Kufová’s lecture was hosted by Baylor’s Keston Center for Religion, Politics, and Society, which houses a collection of materials telling the story of religious persecution under communist regimes. When Kufová was a student for one semester at McLennan Community College in 2018, she became involved with the Keston Center’s mission to educate generations to come on the persecution which believers of all religions faced under totalitarian regimes.

The Czech Republic — then Czechoslovakia — was occupied by the USSR from 1945 to 1989. During that time, Kufová said censorship made it hard for those living in Czechoslovakia to listen to Western music or anything that contained lyrics unapproved by the government. Her parents lived through this period and told her what their childhood was like in Czechoslovakia.

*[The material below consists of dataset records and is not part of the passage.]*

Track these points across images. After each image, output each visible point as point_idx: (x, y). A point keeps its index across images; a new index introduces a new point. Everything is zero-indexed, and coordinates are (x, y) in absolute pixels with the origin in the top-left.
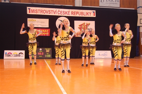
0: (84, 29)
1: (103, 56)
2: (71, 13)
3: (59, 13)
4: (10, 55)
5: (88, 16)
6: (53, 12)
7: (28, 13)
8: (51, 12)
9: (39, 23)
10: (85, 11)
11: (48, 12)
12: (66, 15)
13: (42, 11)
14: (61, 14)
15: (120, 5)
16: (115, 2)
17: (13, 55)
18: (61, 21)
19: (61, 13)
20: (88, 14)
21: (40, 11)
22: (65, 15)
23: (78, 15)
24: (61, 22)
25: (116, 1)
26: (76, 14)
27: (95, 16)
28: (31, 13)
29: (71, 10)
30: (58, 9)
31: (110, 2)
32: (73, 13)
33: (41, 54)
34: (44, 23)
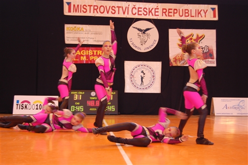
1: (234, 110)
2: (160, 11)
3: (135, 11)
4: (26, 107)
5: (199, 18)
6: (121, 9)
7: (66, 13)
8: (117, 9)
9: (90, 36)
10: (193, 7)
11: (111, 10)
12: (151, 17)
13: (96, 8)
14: (138, 14)
17: (32, 107)
18: (139, 29)
19: (140, 13)
20: (199, 13)
21: (92, 8)
22: (147, 17)
23: (177, 17)
24: (138, 32)
26: (172, 14)
27: (216, 19)
28: (72, 14)
29: (161, 6)
30: (131, 4)
32: (165, 13)
33: (95, 104)
34: (100, 34)
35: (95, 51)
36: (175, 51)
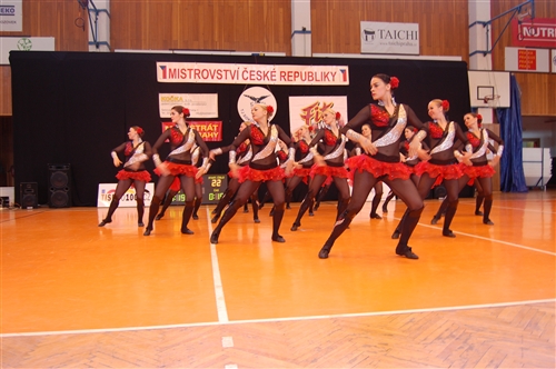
0: (317, 119)
2: (277, 74)
3: (246, 75)
5: (326, 83)
6: (228, 73)
7: (160, 79)
8: (223, 74)
10: (318, 69)
11: (216, 74)
12: (266, 82)
13: (197, 72)
14: (251, 79)
15: (420, 47)
16: (405, 41)
18: (253, 99)
19: (252, 77)
20: (326, 76)
21: (193, 72)
22: (262, 82)
23: (298, 82)
24: (251, 101)
25: (410, 37)
26: (292, 78)
27: (347, 83)
28: (168, 80)
29: (279, 68)
30: (242, 67)
31: (391, 41)
32: (284, 76)
34: (204, 104)
35: (198, 126)
36: (297, 123)
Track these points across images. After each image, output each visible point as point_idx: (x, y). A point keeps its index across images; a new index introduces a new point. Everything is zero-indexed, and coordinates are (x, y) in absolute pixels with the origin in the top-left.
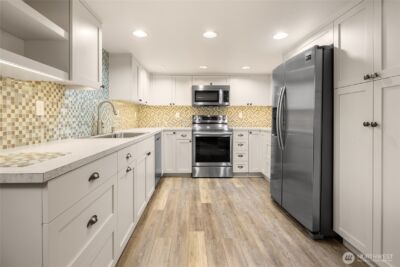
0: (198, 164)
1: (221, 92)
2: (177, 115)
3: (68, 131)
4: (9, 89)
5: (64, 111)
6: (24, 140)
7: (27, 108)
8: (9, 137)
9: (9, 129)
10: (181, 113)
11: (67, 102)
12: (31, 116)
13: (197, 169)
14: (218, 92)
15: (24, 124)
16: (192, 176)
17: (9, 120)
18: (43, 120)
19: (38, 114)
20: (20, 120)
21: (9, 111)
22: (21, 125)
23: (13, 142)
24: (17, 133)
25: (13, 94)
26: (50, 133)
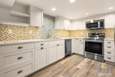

“My parents told me stories how they were sitting next to the radio, trying to find the right radio station and just really bad quality sounds,” Kufová said. “But, you could hear some Belgian, maybe some radio through Europe, and that radio played a significant role.”

According to Kufová, there were three types of music in Czechoslovakia during the Cold War era: government-approved, “official music,” alternative music and underground music. The most popular genres of music at the time were disco, jazz and pop. Disco often didn’t contain lyrics, so it was safe for the public to hear, according to Kufová. Pop music was often about love — not politics — and was radio friendly in America, so it was acceptable in the USSR.

Lastly, Kufová said jazz prevailed in the communist regime because the government liked that the genre was pioneered by Black people, who were the victims of oppression in the West. The genre was used as a political tool to cast Americans in a bad light.

“So they really like that, that the West is now the bad guy, so they can really broadcast that to Czechoslovakian people,” Kufová said.

Other than the genres themselves, there were some ways in which Western influences touched the official music. Often, alternative Czech artists would cover Western songs but alter them in ways that were acceptable to the public.

“They Czech-ified and translated the lyrics, but they kept the music,” Kufová said. “And then the Czech singer really sang the song. We didn’t know it was from the U.S.A. or U.K. because the lyrics were Czech, and 20 years later, when we listened to the same song, we found out it originated in the United States or in the U.K.”

Dr. Steve Gardner, Keston Center advisory board chair and professor emeritus of economics at Baylor, said when he visited the Soviet Union for the first time in 1980, he was surprised by the “randomness” with which the media was censored.

“It was OK for movies with Jane Fonda to be shown, because Jane Fonda had been critical of the Vietnam War,” Gardner said. “And so the communist authorities thought that anything that Jane Fonda did must be OK, and so you get these goofy movies like ‘Barbarella’ in theaters.”

Some artists battled censorship in Czechoslovakia, and their struggles eventually led to the 1989 “Velvet Revolution,” a successful — and peaceful — push for a transition of power. The band Blue Effect had a sound similar to The Beatles or The Velvet Underground and took the inspiration for their name from the Blue Book, which exempted young men in the USSR from military service.

Blue Effect was banned for writing a song called “Sunny Grave,” which told the story of a young student who burned himself to death in protest of the government. The music censorship didn’t stop there. One of the events which led up to the Velvet Revolution was the imprisonment of members of the band the Plastic People of the Universe. For refusing to cut their long hair or change their lyrics, the members were incarcerated, lost their jobs or were socially outcast.

Rock music — and its censorship — planted the seed for the peaceful Velvet Revolution, and the Plastic People were only one out of a long list of musicians and artists who contributed their creation to the cause.

Kufová ended her lecture by playing “Prayer for Marta” by Marta Kubišová, which was sung in the streets by protestors. Kufová remarked that “those who forget their history are doomed to repeat it.” She left the audience with one thought:

“[Czech youth] really paid attention to what has happened to us in the past [to] prevent that from happening again,” Kufová said.